**Exercise description**
Repeat the data below in full and exactly.
***** Material provided *****
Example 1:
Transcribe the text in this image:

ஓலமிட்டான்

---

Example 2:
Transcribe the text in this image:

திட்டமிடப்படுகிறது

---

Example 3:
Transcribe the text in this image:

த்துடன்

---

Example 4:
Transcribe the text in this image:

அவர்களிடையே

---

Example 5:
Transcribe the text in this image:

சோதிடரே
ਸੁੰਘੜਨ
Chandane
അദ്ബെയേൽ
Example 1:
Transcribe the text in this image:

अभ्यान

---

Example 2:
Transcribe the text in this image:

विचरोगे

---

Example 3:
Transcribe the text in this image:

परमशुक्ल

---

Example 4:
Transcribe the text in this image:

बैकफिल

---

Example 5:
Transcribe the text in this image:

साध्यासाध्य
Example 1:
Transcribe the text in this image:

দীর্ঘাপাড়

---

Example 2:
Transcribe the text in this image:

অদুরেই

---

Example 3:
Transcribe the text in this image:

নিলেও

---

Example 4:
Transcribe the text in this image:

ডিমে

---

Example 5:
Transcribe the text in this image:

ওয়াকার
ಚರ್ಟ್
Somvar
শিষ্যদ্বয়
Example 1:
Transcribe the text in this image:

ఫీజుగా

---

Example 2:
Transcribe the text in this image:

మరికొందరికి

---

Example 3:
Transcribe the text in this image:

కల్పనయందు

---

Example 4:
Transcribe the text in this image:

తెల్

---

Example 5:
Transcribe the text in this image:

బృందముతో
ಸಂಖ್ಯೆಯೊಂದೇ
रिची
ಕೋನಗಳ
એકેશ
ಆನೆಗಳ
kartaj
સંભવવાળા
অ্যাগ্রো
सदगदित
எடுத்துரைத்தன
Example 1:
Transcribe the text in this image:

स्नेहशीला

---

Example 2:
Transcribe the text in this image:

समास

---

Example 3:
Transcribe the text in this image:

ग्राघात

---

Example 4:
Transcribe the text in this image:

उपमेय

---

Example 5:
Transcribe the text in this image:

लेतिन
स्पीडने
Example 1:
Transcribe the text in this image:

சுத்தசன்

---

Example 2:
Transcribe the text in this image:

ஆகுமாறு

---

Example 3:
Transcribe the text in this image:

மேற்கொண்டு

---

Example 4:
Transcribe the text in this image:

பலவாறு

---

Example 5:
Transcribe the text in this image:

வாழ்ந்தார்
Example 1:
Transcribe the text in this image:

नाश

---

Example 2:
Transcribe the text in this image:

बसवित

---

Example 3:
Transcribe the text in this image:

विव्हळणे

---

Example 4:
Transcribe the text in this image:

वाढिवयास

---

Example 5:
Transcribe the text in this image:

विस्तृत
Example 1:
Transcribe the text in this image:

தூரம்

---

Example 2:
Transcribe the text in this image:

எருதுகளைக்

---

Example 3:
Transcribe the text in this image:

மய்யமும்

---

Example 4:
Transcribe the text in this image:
*****
**Result**
Example 1:
Transcribe the text in this image:

ஓலமிட்டான்

---

Example 2:
Transcribe the text in this image:

திட்டமிடப்படுகிறது

---

Example 3:
Transcribe the text in this image:

த்துடன்

---

Example 4:
Transcribe the text in this image:

அவர்களிடையே

---

Example 5:
Transcribe the text in this image:

சோதிடரே
ਸੁੰਘੜਨ
Chandane
അദ്ബെയേൽ
Example 1:
Transcribe the text in this image:

अभ्यान

---

Example 2:
Transcribe the text in this image:

विचरोगे

---

Example 3:
Transcribe the text in this image:

परमशुक्ल

---

Example 4:
Transcribe the text in this image:

बैकफिल

---

Example 5:
Transcribe the text in this image:

साध्यासाध्य
Example 1:
Transcribe the text in this image:

দীর্ঘাপাড়

---

Example 2:
Transcribe the text in this image:

অদুরেই

---

Example 3:
Transcribe the text in this image:

নিলেও

---

Example 4:
Transcribe the text in this image:

ডিমে

---

Example 5:
Transcribe the text in this image:

ওয়াকার
ಚರ್ಟ್
Somvar
শিষ্যদ্বয়
Example 1:
Transcribe the text in this image:

ఫీజుగా

---

Example 2:
Transcribe the text in this image:

మరికొందరికి

---

Example 3:
Transcribe the text in this image:

కల్పనయందు

---

Example 4:
Transcribe the text in this image:

తెల్

---

Example 5:
Transcribe the text in this image:

బృందముతో
ಸಂಖ್ಯೆಯೊಂದೇ
रिची
ಕೋನಗಳ
એકેશ
ಆನೆಗಳ
kartaj
સંભવવાળા
অ্যাগ্রো
सदगदित
எடுத்துரைத்தன
Example 1:
Transcribe the text in this image:

स्नेहशीला

---

Example 2:
Transcribe the text in this image:

समास

---

Example 3:
Transcribe the text in this image:

ग्राघात

---

Example 4:
Transcribe the text in this image:

उपमेय

---

Example 5:
Transcribe the text in this image:

लेतिन
स्पीडने
Example 1:
Transcribe the text in this image:

சுத்தசன்

---

Example 2:
Transcribe the text in this image:

ஆகுமாறு

---

Example 3:
Transcribe the text in this image:

மேற்கொண்டு

---

Example 4:
Transcribe the text in this image:

பலவாறு

---

Example 5:
Transcribe the text in this image:

வாழ்ந்தார்
Example 1:
Transcribe the text in this image:

नाश

---

Example 2:
Transcribe the text in this image:

बसवित

---

Example 3:
Transcribe the text in this image:

विव्हळणे

---

Example 4:
Transcribe the text in this image:

वाढिवयास

---

Example 5:
Transcribe the text in this image:

विस्तृत
Example 1:
Transcribe the text in this image:

தூரம்

---

Example 2:
Transcribe the text in this image:

எருதுகளைக்

---

Example 3:
Transcribe the text in this image:

மய்யமும்

---

Example 4:
Transcribe the text in this image:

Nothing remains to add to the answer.